Key Player: Sen. Patrick Leahy, D-Vt.
In his more than 30 years in Washington, Leahy has become closely identified with some tough judicial battles over nominees to both the U.S. Supreme Court and federal appeals courts.
Of the nine sitting justices on the Supreme Court, Leahy has voted to confirm seven. He voted against conservative Justice Clarence Thomas’ nomination in 1991 and opposed Samuel Alito’s nomination in 2006.
During the nomination process for Supreme Court Justice John Roberts in 2005, Leahy talked to the NewsHour about the responsibility of the Senate in evaluating court nominees.
“It’s not a responsibility to jump to an instant conclusion,” he told Gwen Ifill. “It’s a responsibility to take your time, really pay attention because we’re representing all 280 million Americans. And I want to make sure that when I vote — at this moment I have absolutely no idea how I will vote — but I want to know when I vote I feel I’ve carried that responsibility.”
Leahy surprised some when he voted to approve the nomination of Roberts to succeed the late Chief Justice William Rehnquist as the court’s leader after peppering the then-nominee with tough questions during Senate hearings.

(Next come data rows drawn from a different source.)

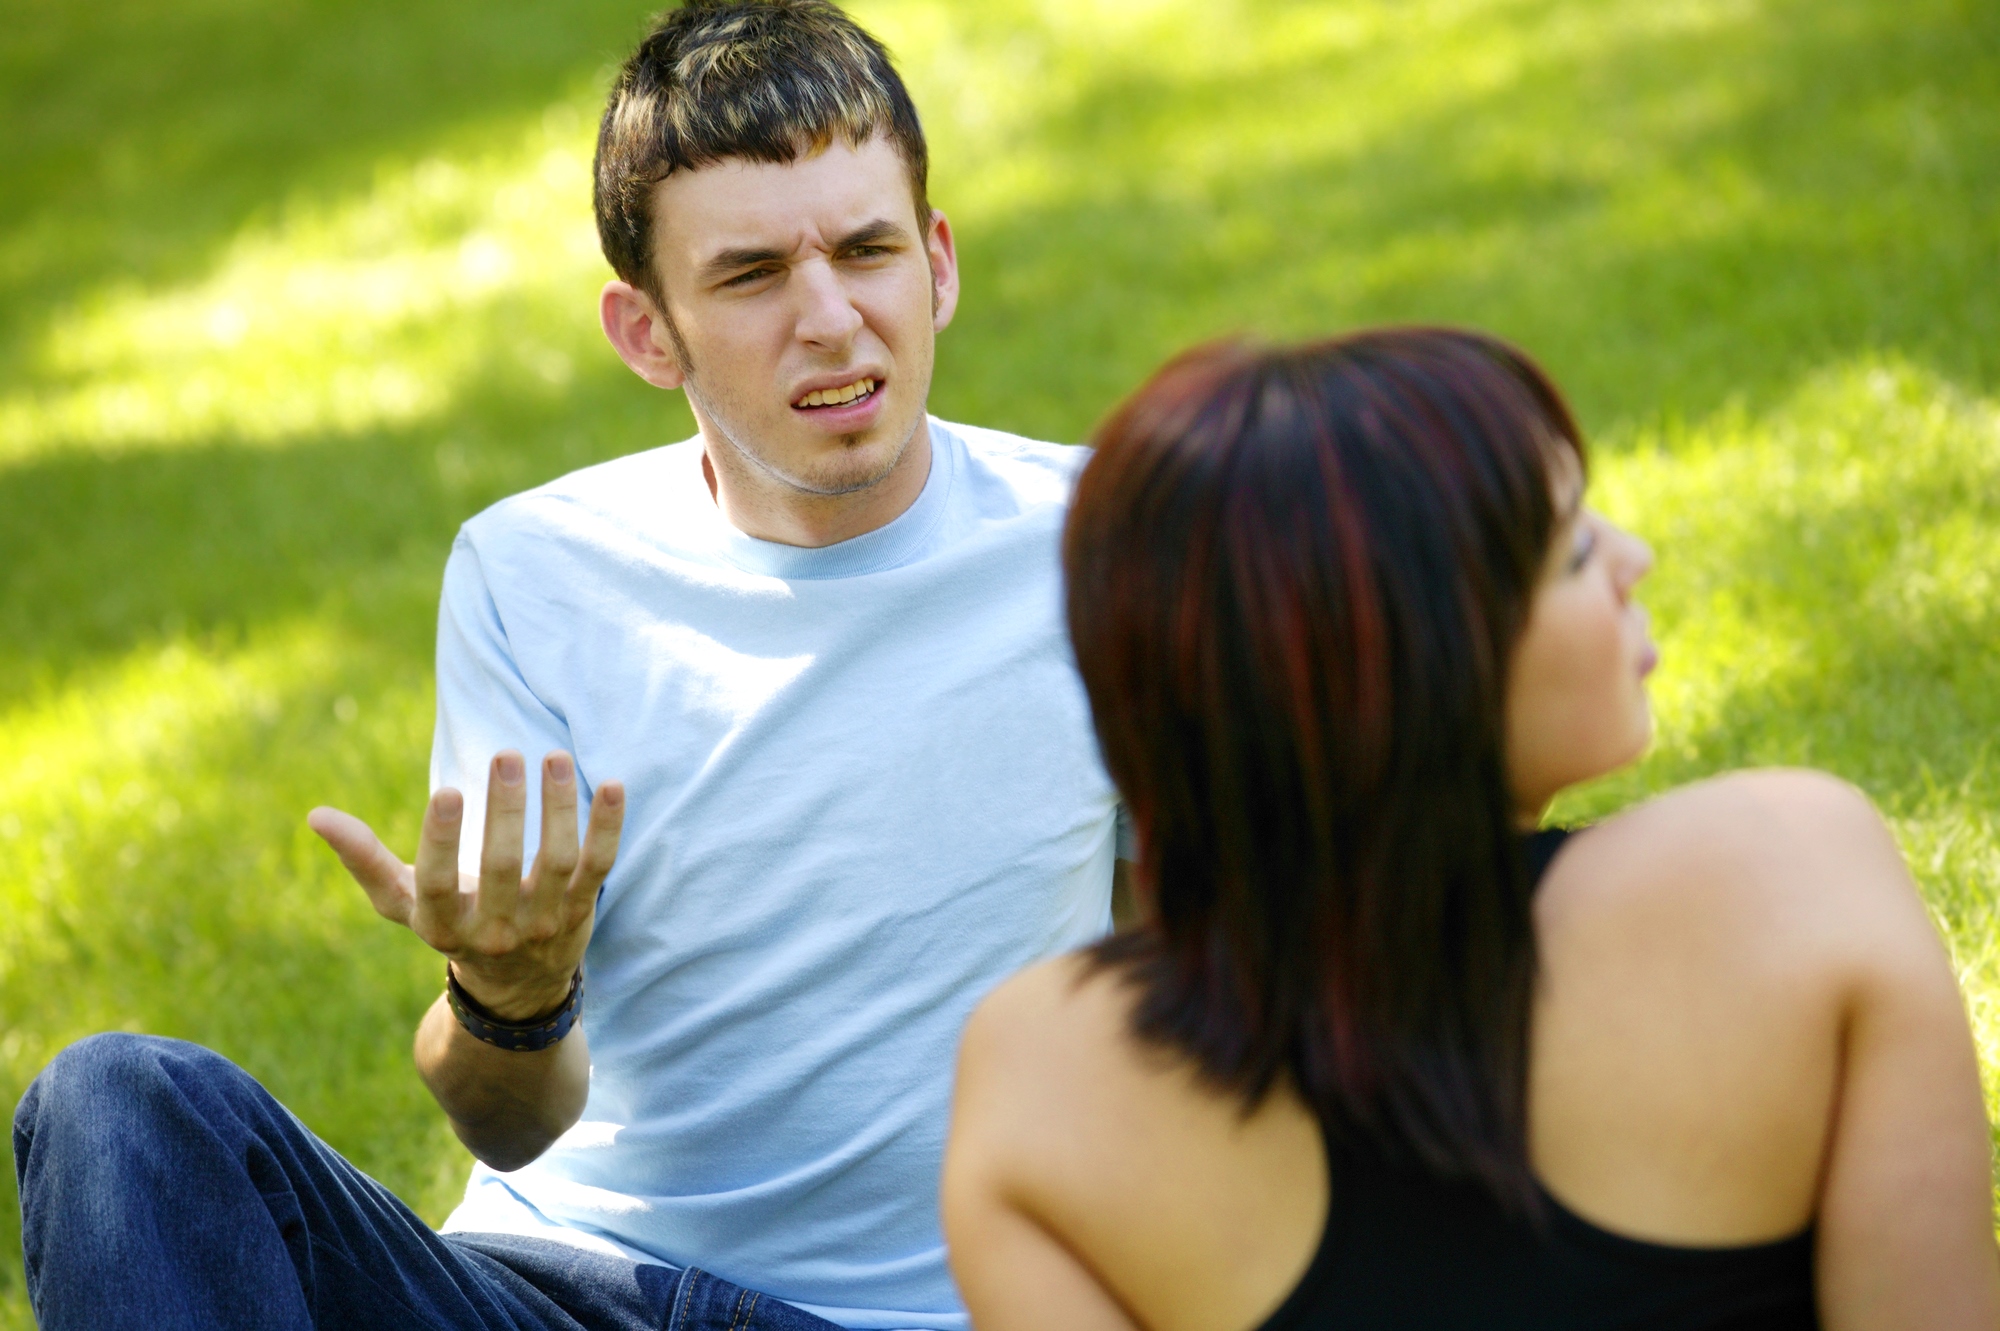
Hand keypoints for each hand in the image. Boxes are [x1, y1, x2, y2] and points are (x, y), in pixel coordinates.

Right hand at [308, 750, 624, 1020]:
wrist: (516, 986)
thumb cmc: (449, 923)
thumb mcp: (402, 902)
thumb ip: (364, 859)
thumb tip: (316, 815)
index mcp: (442, 924)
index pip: (438, 884)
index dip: (442, 841)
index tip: (448, 792)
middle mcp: (495, 928)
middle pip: (504, 868)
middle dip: (507, 811)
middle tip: (505, 755)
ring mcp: (543, 921)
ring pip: (558, 862)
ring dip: (558, 808)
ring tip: (553, 757)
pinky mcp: (581, 909)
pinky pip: (599, 865)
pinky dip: (608, 827)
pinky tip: (614, 785)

“I know this will not be popular with many of my constituency, and I understand that … I came here to do what I thought was right, and as a Vermonter I can do nothing different, ” he said of the vote, according to the Almanac of American Politics.

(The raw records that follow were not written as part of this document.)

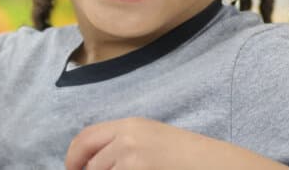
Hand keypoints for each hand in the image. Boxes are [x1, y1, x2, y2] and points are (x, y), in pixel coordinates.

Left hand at [64, 118, 288, 169]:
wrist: (215, 164)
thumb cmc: (186, 156)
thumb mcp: (152, 140)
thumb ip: (123, 145)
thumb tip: (91, 161)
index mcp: (129, 125)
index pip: (85, 137)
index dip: (73, 157)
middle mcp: (127, 137)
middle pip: (86, 161)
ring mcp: (132, 158)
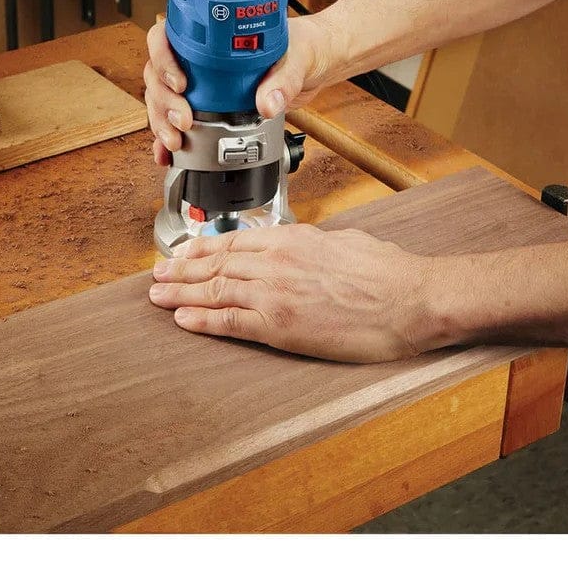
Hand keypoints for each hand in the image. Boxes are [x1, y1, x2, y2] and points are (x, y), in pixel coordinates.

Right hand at [143, 15, 335, 165]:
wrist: (316, 64)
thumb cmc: (303, 47)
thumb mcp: (296, 59)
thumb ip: (283, 79)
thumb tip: (267, 103)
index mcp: (212, 37)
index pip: (166, 38)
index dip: (163, 60)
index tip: (180, 84)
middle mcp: (199, 59)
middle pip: (158, 75)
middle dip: (163, 102)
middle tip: (183, 121)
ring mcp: (201, 84)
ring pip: (163, 100)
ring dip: (162, 122)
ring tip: (175, 142)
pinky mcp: (210, 107)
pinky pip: (180, 121)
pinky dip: (169, 139)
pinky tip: (167, 154)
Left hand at [148, 224, 443, 362]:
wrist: (410, 298)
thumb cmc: (386, 271)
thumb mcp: (343, 241)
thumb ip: (311, 243)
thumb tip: (298, 244)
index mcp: (292, 239)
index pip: (233, 242)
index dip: (201, 248)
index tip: (182, 253)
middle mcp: (276, 262)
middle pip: (216, 265)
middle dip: (182, 270)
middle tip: (157, 274)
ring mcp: (275, 294)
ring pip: (215, 290)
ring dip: (181, 293)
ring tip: (158, 295)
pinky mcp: (282, 326)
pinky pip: (231, 322)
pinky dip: (203, 320)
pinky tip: (183, 319)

After news emerged that Supreme Court Justice David Souter planned to retire from the court in June 2009, Leahy told ABC’s “This Week” that he would like to see more women on the court.
“Having only one woman on the Supreme Court does not reflect the makeup of the United States,” he told the program in early May. “I think we should have more women, we should have more minorities.”
Born in Montpelier, Vt. in 1940, Leahy attended Saint Michael’s College in Colchester and graduated from Georgetown University Law Center in 1964. He served as a state attorney in Vermont’s Chittenden County for eight years.
Leahy was elected to the U.S. Senate in 1974 at the age of 34. He is widely known as an outspoken Democrat, who in the weeks after the resignation of Justice Sandra Day O’Connor urged President Bush to be a “uniter, not a divider.”
Leahy also is a member of the Appropriations Committee and serves on several subcommittees. In 1987, he was forced to resign from the Senate Intelligence Committee after allegations that he leaked sensitive information to an NBC reporter.
Leahy has been passionately involved in banning the production and export of land mines and, through his program, the Leahy War Victims Fund, provides up to $14 million per year in relief to landmine victims, his Web site reports. And, in recent years, he has been actively working to revise some provisions of the USA Patriot Act that he claims infringe on constitutional rights.
Leahy’s also known to be an amateur photographer and a big “Batman” comics fan. He even had a brief speaking part in the 2008 Batman spinoff film “The Dark Knight.”